The most essential characteristic to being successful in the field of massage therapy is certainty in the healing power of touch and the confidence — to let your own inner wisdom move you. Once you define your own unique value, you are guaranteed to have clients who will value you.
Paying attention to the business side of your practice, or finding the support you need there, is also essential. It takes a lot of courage and power to fuel both the therapeutic and business sides of a massage therapy practice, but it’s completely possible. You just need to decide there is no other option than success and be willing to put yourself out there.
BN: Massage therapy is a career field which seemingly has exploded over the past five to 10 years. Why?
Jennie: The explosion of the field of massage therapy, I believe, is because Americans are finally waking up to the physical toll stress takes on their health and they want to do something about it. Statistically, we are a country of people who are fat, sick and nearly dead. I think of massage therapists as front line healthcare providers who keep people healthy with preventive techniques. We need to be spending much more time, energy and money on staying well and enjoying life, as opposed to feeling crappy as our health goes down the tubes and then we wake up in a hospital for a major catastrophe that costs more than 10 years of monthly massages ever would.

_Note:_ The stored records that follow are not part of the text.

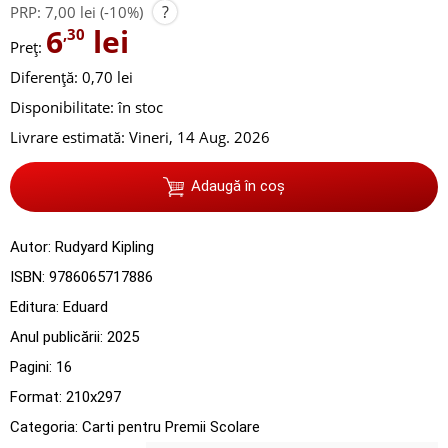
?
PRP:
7,00 lei
(-10%)
6
lei
,30
Preț:
Diferență: 0,70 lei
Disponibilitate:
în stoc
Livrare estimată:
Vineri, 14 Aug. 2026
Adaugă în coș
Autor:
Rudyard Kipling
ISBN:
9786065717886
Editura:
Eduard
Anul publicării:
2025
Pagini:
16
Format: 210x297
Categoria:
Carti pentru Premii Scolare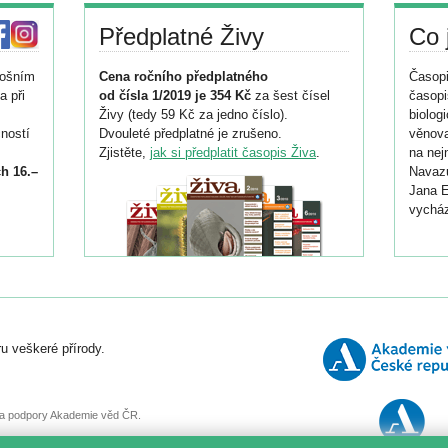
Předplatné Živy
Co 
tošním
Cena ročního předplatného
Časopi
a při
od čísla 1/2019 je 354 Kč
za šest čísel
časopi
Živy (tedy 59 Kč za jedno číslo).
biolog
ností
Dvouleté předplatné je zrušeno.
věnova
Zjistěte,
jak si předplatit časopis Živa
.
na nej
h 16.–
Navazu
Jana E
vycház
i
026/
ní
u veškeré přírody.
o
, za podpory Akademie věd ČR.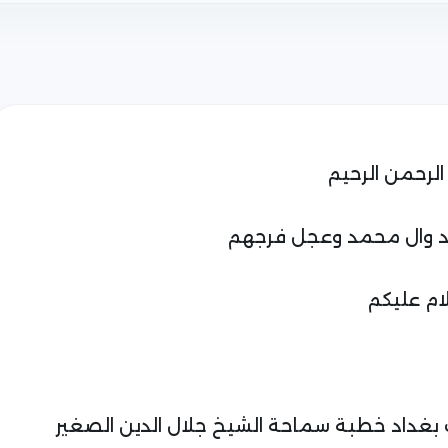
الرحمن الرحيم
 وال محمد وعجل فرجهم
ام عليكم
 12 و نصف بتوقيت بغداد خطبة سماحة الشيخ جلال الدين الصغير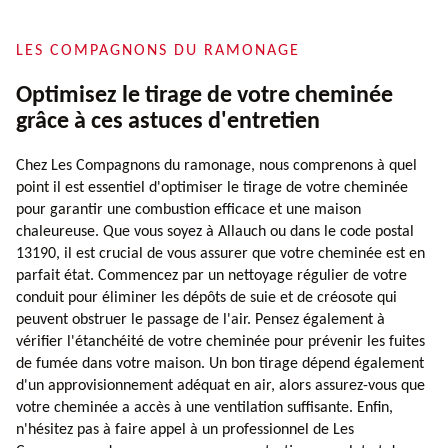
LES COMPAGNONS DU RAMONAGE
Optimisez le tirage de votre cheminée
grâce à ces astuces d'entretien
Chez Les Compagnons du ramonage, nous comprenons à quel
point il est essentiel d'optimiser le tirage de votre cheminée
pour garantir une combustion efficace et une maison
chaleureuse. Que vous soyez à Allauch ou dans le code postal
13190, il est crucial de vous assurer que votre cheminée est en
parfait état. Commencez par un nettoyage régulier de votre
conduit pour éliminer les dépôts de suie et de créosote qui
peuvent obstruer le passage de l'air. Pensez également à
vérifier l'étanchéité de votre cheminée pour prévenir les fuites
de fumée dans votre maison. Un bon tirage dépend également
d'un approvisionnement adéquat en air, alors assurez-vous que
votre cheminée a accès à une ventilation suffisante. Enfin,
n'hésitez pas à faire appel à un professionnel de Les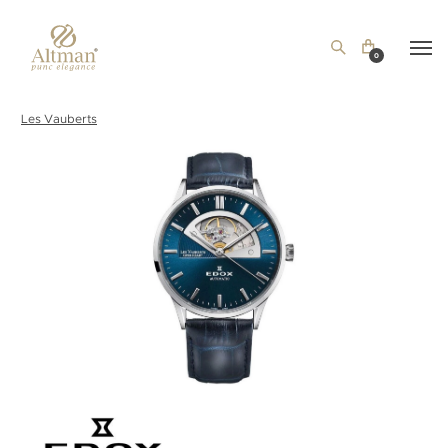
0
Les Vauberts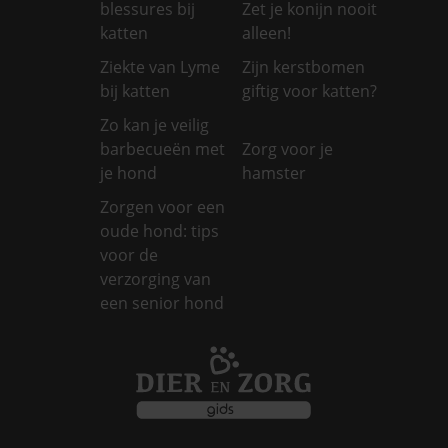
blessures bij
Zet je konijn nooit
katten
alleen!
Ziekte van Lyme
Zijn kerstbomen
bij katten
giftig voor katten?
Zo kan je veilig
barbecueën met
Zorg voor je
je hond
hamster
Zorgen voor een
oude hond: tips
voor de
verzorging van
een senior hond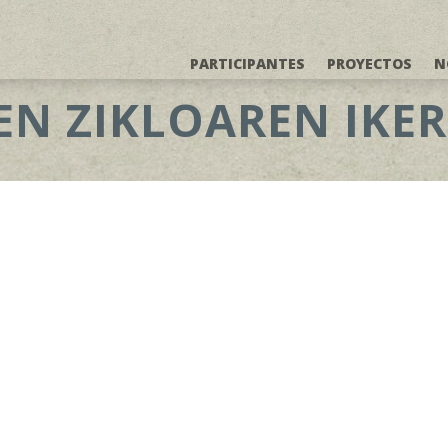
PARTICIPANTES
PROYECTOS
N
N ZIKLOAREN IKE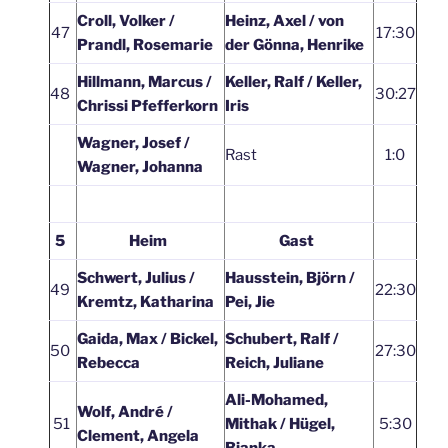
Croll, Volker /
Heinz, Axel / von
47
17:30
Prandl, Rosemarie
der Gönna, Henrike
Hillmann, Marcus /
Keller, Ralf / Keller,
48
30:27
Chrissi Pfefferkorn
Iris
Wagner, Josef /
Rast
1:0
Wagner, Johanna
5
Heim
Gast
Schwert, Julius /
Hausstein, Björn /
49
22:30
Kremtz, Katharina
Pei, Jie
Gaida, Max / Bickel,
Schubert, Ralf /
50
27:30
Rebecca
Reich, Juliane
Ali-Mohamed,
Wolf, André /
51
Mithak / Hügel,
5:30
Clement, Angela
Bianka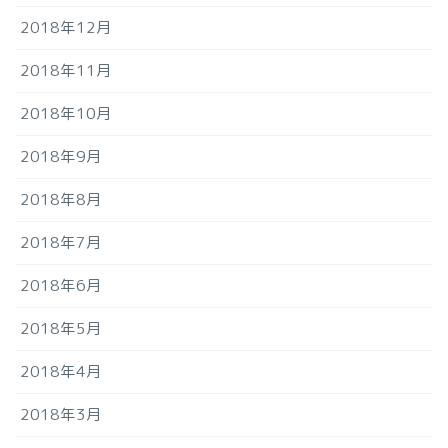
2018年12月
2018年11月
2018年10月
2018年9月
2018年8月
2018年7月
2018年6月
2018年5月
2018年4月
2018年3月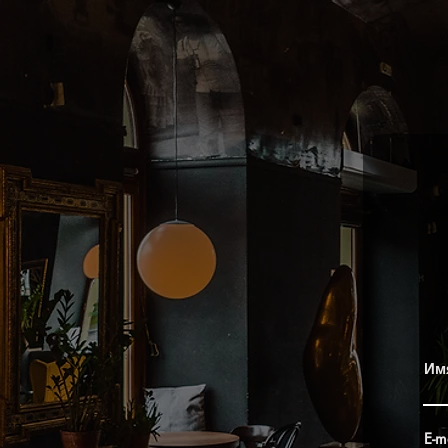
Им
E-m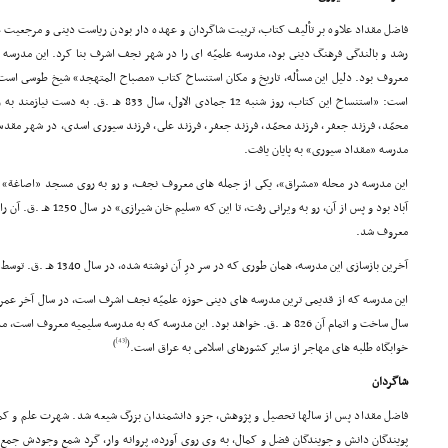
فاضل مقداد علاوه بر تألیف کتاب، تربیت شاگردان و عهده دار بودن ریاست دینى و مرجعیت عام
رشد و بالندگى فرهنگ دینى بود، مدرسه علمیّه اى را در شهر نجف اشرف بنا کرد. این مدرسه
معروف بود. دلیل این مسأله، تاریخ و مکان استنساخ کتاب «مصباح المتهجد» شیخ طوسى است
است: «استنساخ این کتاب، روز شنبه 12 جمادى الاول
محمّد، فرزند جعفر، فرزند محمّد، فرزند جعفر، فرزند على، فرزند سیورى اسدى، در شهر مقد
مدرسه «مقداد سیورى» به پایان یافت.
این مدرسه در محله «مشراق»، یکى از جمله هاى معروف نجف، و رو به روى مسجد «اصاغة» قر
آباد بود و پس از آن، رو به وی
معروف شد.
آخرین بازسازى این مدرسه، همان طورى که در سر درِ آن نوشته شده، در سال 1340 هـ .ق. توسط سیدابوالقاسم وکیل انجام شده است.
این مدرسه که از قدیمى ترین مدرسه هاى دینى حوزه علمیّه نجف اشرف است، در سال آخر عمر ف
[43]
)
(
خوابگاه طلبه هاى مهاجر از سایر کشورهاى اسلامى به عراق است.
شاگردان
فاضل مقداد پس از سالها تحصیل و پژوهش، جزو دانشمندان بزرگ شیعه شد. شهرت علم و کمال او
پویندگان دانش و جویندگان فضل و کمال، به وى روى آورده، پروانه وار، گرد شمع وجودش جمع 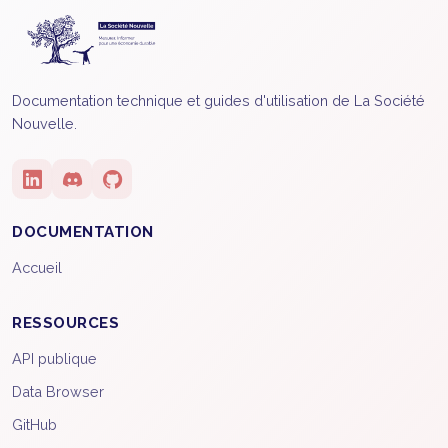
Documentation technique et guides d'utilisation de La Société
Nouvelle.
DOCUMENTATION
Accueil
RESSOURCES
API publique
Data Browser
GitHub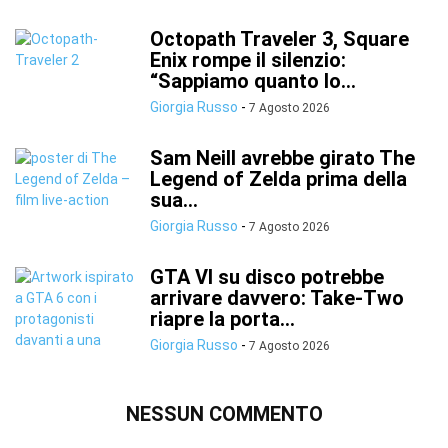
Octopath Traveler 3, Square
Enix rompe il silenzio:
“Sappiamo quanto lo...
Giorgia Russo
-
7 Agosto 2026
Sam Neill avrebbe girato The
Legend of Zelda prima della
sua...
Giorgia Russo
-
7 Agosto 2026
GTA VI su disco potrebbe
arrivare davvero: Take-Two
riapre la porta...
Giorgia Russo
-
7 Agosto 2026
NESSUN COMMENTO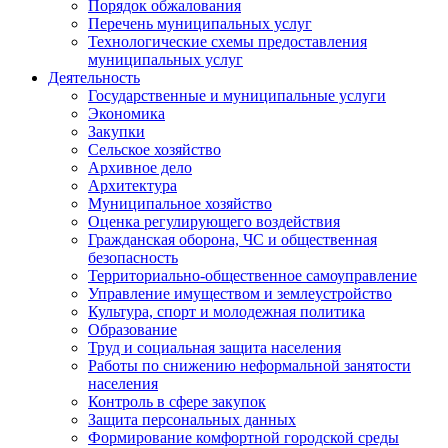
Порядок обжалования
Перечень муниципальных услуг
Технологические схемы предоставления
муниципальных услуг
Деятельность
Государственные и муниципальные услуги
Экономика
Закупки
Сельское хозяйство
Архивное дело
Архитектура
Муниципальное хозяйство
Оценка регулирующего воздействия
Гражданская оборона, ЧС и общественная
безопасность
Территориально-общественное самоуправление
Управление имуществом и землеустройство
Культура, спорт и молодежная политика
Образование
Труд и социальная защита населения
Работы по снижению неформальной занятости
населения
Контроль в сфере закупок
Защита персональных данных
Формирование комфортной городской среды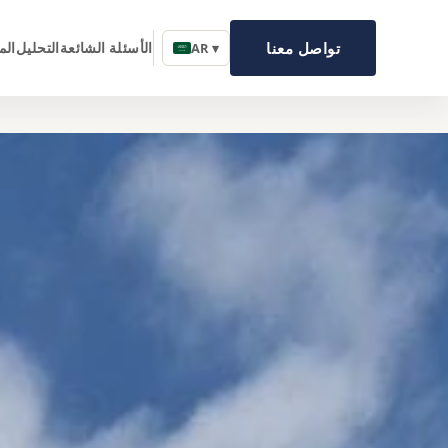
تواصل معنا
الأسئلة الشائعة
التحليل
الم
AR ▾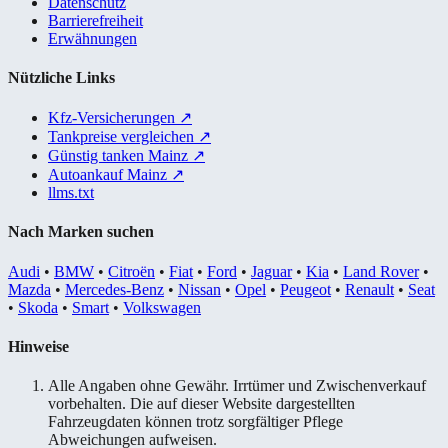
Datenschutz
Barrierefreiheit
Erwähnungen
Nützliche Links
Kfz-Versicherungen
↗
Tankpreise vergleichen
↗
Günstig tanken Mainz
↗
Autoankauf Mainz
↗
llms.txt
Nach Marken suchen
Audi
•
BMW
•
Citroën
•
Fiat
•
Ford
•
Jaguar
•
Kia
•
Land Rover
•
Mazda
•
Mercedes-Benz
•
Nissan
•
Opel
•
Peugeot
•
Renault
•
Seat
•
Skoda
•
Smart
•
Volkswagen
Hinweise
Alle Angaben ohne Gewähr. Irrtümer und Zwischenverkauf
vorbehalten. Die auf dieser Website dargestellten
Fahrzeugdaten können trotz sorgfältiger Pflege
Abweichungen aufweisen.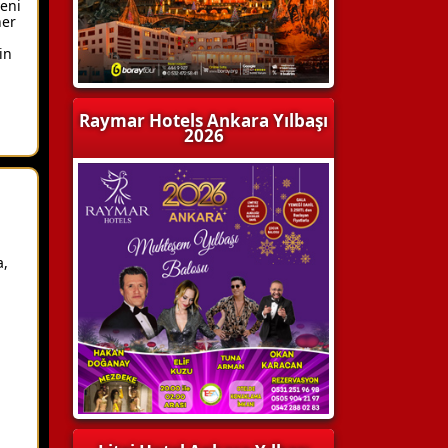
yeni
her
in
Raymar Hotels Ankara Yılbaşı
2026
a,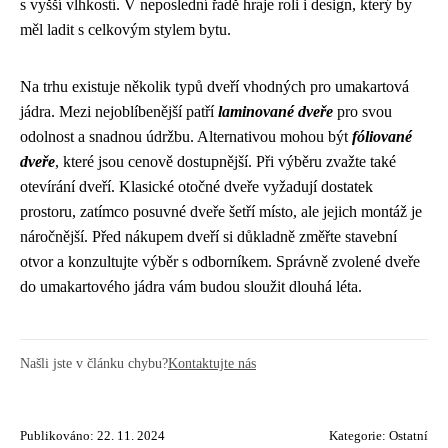
s vyšší vlhkostí. V neposlední řadě hraje roli i design, který by
měl ladit s celkovým stylem bytu.
Na trhu existuje několik typů dveří vhodných pro umakartová
jádra. Mezi nejoblíbenější patří
laminované dveře
pro svou
odolnost a snadnou údržbu. Alternativou mohou být
fóliované
dveře
, které jsou cenově dostupnější. Při výběru zvažte také
otevírání dveří. Klasické otočné dveře vyžadují dostatek
prostoru, zatímco posuvné dveře šetří místo, ale jejich montáž je
náročnější. Před nákupem dveří si důkladně změřte stavební
otvor a konzultujte výběr s odborníkem. Správně zvolené dveře
do umakartového jádra vám budou sloužit dlouhá léta.
Našli jste v článku chybu?
Kontaktujte nás
Publikováno: 22. 11. 2024
Kategorie:
Ostatní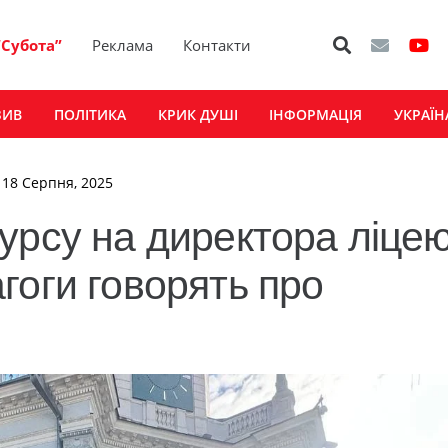
“Субота”
Реклама
Контакти
ЗИВ
ПОЛІТИКА
КРИК ДУШІ
ІНФОРМАЦІЯ
УКРАЇН
, 18 Серпня, 2025
урсу на директора ліце
гоги говорять про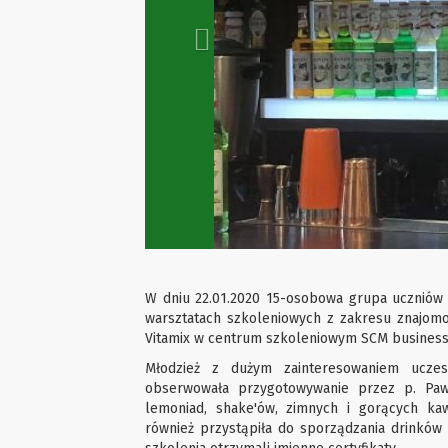
W dniu 22.01.2020 15-osobowa grupa uczniów z 
warsztatach szkoleniowych z zakresu znajomo
Vitamix w centrum szkoleniowym SCM business 
Młodzież z dużym zainteresowaniem uczest
obserwowała przygotowywanie przez p. Paw
lemoniad, shake'ów, zimnych i gorących k
również przystąpiła do sporządzania drinków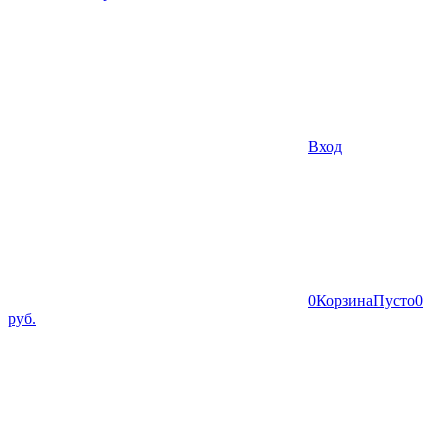
Вход
0
Корзина
Пусто
0
руб.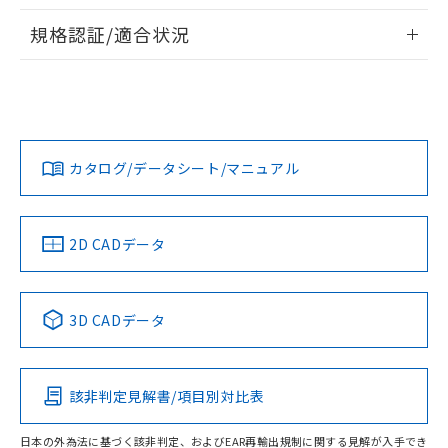
物質の対応では、対応完了までの期間は出
情報更新：2026/7/29
荷製品に未対応品が混在することから備考
規格認証/適合状況
欄に対応日を記載しておりました。
ログイン/会員登録
EU RoHS
注意事項・凡例
A22NN-BGA-NBA-P122-NNについての規格認証/適合状況に
既に当社にて対応品への在庫切替を完了
ついては、「カスタマーサポートセンタ お客様相談室」また
していることから、特段のことがない限
は貴社担当オムロン営業員または販売店にお問い合わせくだ
り、2022年1月12日より割愛しておりま
対応状況
対応予定月
※1
※2
さい。
す。
ダウンロードデータをご利用いただく前に、以下を必ずお読
みください。
カタログ/データシート/マニュアル
対応済み
ソフトウェアの使用条件
お問い合わせ
中国 RoHS
注意事項・凡例
2D CADデータ
中国 RoHS表
※1 ※2
3D CADデータ
Pb
Hg
Cd
Cr(VI)
該非判定見解書/項目別対比表
O
O
O
O
日本の外為法に基づく該非判定、およびEAR再輸出規制に関する見解が入手でき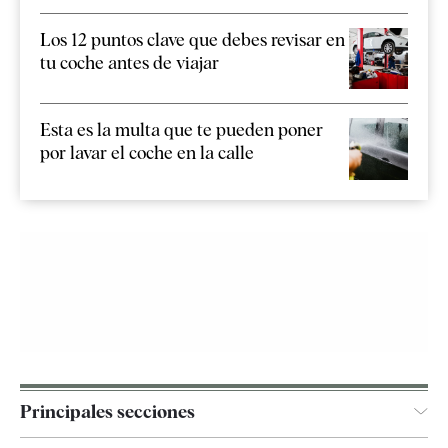
Los 12 puntos clave que debes revisar en
tu coche antes de viajar
Esta es la multa que te pueden poner
por lavar el coche en la calle
Principales secciones
España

So, massage therapists are being called by the legions into the field because it is so vitally necessary and so many more people are receiving massage than ever before.
I don’t find that any challenges exist from a business standpoint as far as the number of massage therapists in the world, of course challenges always exist in business. I never feel like I am in competition with other massage therapists for clients. I stay consistently busy, charging a rate that comfortably supports me. I know there is this notion that massage therapists are always poor and struggling, and it’s true, we are artists, but if someone has a gift and they want to turn it into a business that supports them, there is nothing out there to stop them.
BN: What do you like most about the book?
Jennie: What I like most about my book is that it is a load off my chest. Publishing it has released me from one stage of my life to another. I am happy to make the transition. I hope it is the first of many more books to come.